- _DATASET CONTENT_:
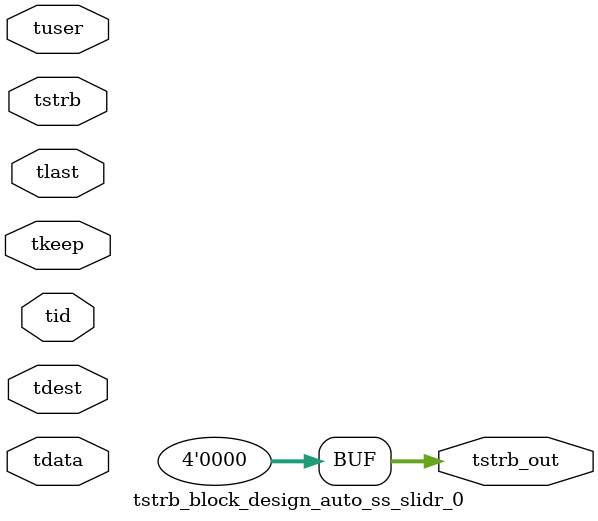
<source format=v>


`timescale 1ps/1ps

module tstrb_block_design_auto_ss_slidr_0 #
(
parameter C_S_AXIS_TDATA_WIDTH = 32,
parameter C_S_AXIS_TUSER_WIDTH = 0,
parameter C_S_AXIS_TID_WIDTH   = 0,
parameter C_S_AXIS_TDEST_WIDTH = 0,
parameter C_M_AXIS_TDATA_WIDTH = 32
)
(
input  [(C_S_AXIS_TDATA_WIDTH == 0 ? 1 : C_S_AXIS_TDATA_WIDTH)-1:0     ] tdata,
input  [(C_S_AXIS_TUSER_WIDTH == 0 ? 1 : C_S_AXIS_TUSER_WIDTH)-1:0     ] tuser,
input  [(C_S_AXIS_TID_WIDTH   == 0 ? 1 : C_S_AXIS_TID_WIDTH)-1:0       ] tid,
input  [(C_S_AXIS_TDEST_WIDTH == 0 ? 1 : C_S_AXIS_TDEST_WIDTH)-1:0     ] tdest,
input  [(C_S_AXIS_TDATA_WIDTH/8)-1:0 ] tkeep,
input  [(C_S_AXIS_TDATA_WIDTH/8)-1:0 ] tstrb,
input                                                                    tlast,
output [(C_M_AXIS_TDATA_WIDTH/8)-1:0 ] tstrb_out
);

assign tstrb_out = {1'b0};

endmodule


</source>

- _PROBLEM TO SOLVE_:
Return the whole listing word for word, minus its pictures.

- _TASK RESPONSE_:
<source format=v>


`timescale 1ps/1ps

module tstrb_block_design_auto_ss_slidr_0 #
(
parameter C_S_AXIS_TDATA_WIDTH = 32,
parameter C_S_AXIS_TUSER_WIDTH = 0,
parameter C_S_AXIS_TID_WIDTH   = 0,
parameter C_S_AXIS_TDEST_WIDTH = 0,
parameter C_M_AXIS_TDATA_WIDTH = 32
)
(
input  [(C_S_AXIS_TDATA_WIDTH == 0 ? 1 : C_S_AXIS_TDATA_WIDTH)-1:0     ] tdata,
input  [(C_S_AXIS_TUSER_WIDTH == 0 ? 1 : C_S_AXIS_TUSER_WIDTH)-1:0     ] tuser,
input  [(C_S_AXIS_TID_WIDTH   == 0 ? 1 : C_S_AXIS_TID_WIDTH)-1:0       ] tid,
input  [(C_S_AXIS_TDEST_WIDTH == 0 ? 1 : C_S_AXIS_TDEST_WIDTH)-1:0     ] tdest,
input  [(C_S_AXIS_TDATA_WIDTH/8)-1:0 ] tkeep,
input  [(C_S_AXIS_TDATA_WIDTH/8)-1:0 ] tstrb,
input                                                                    tlast,
output [(C_M_AXIS_TDATA_WIDTH/8)-1:0 ] tstrb_out
);

assign tstrb_out = {1'b0};

endmodule


</source>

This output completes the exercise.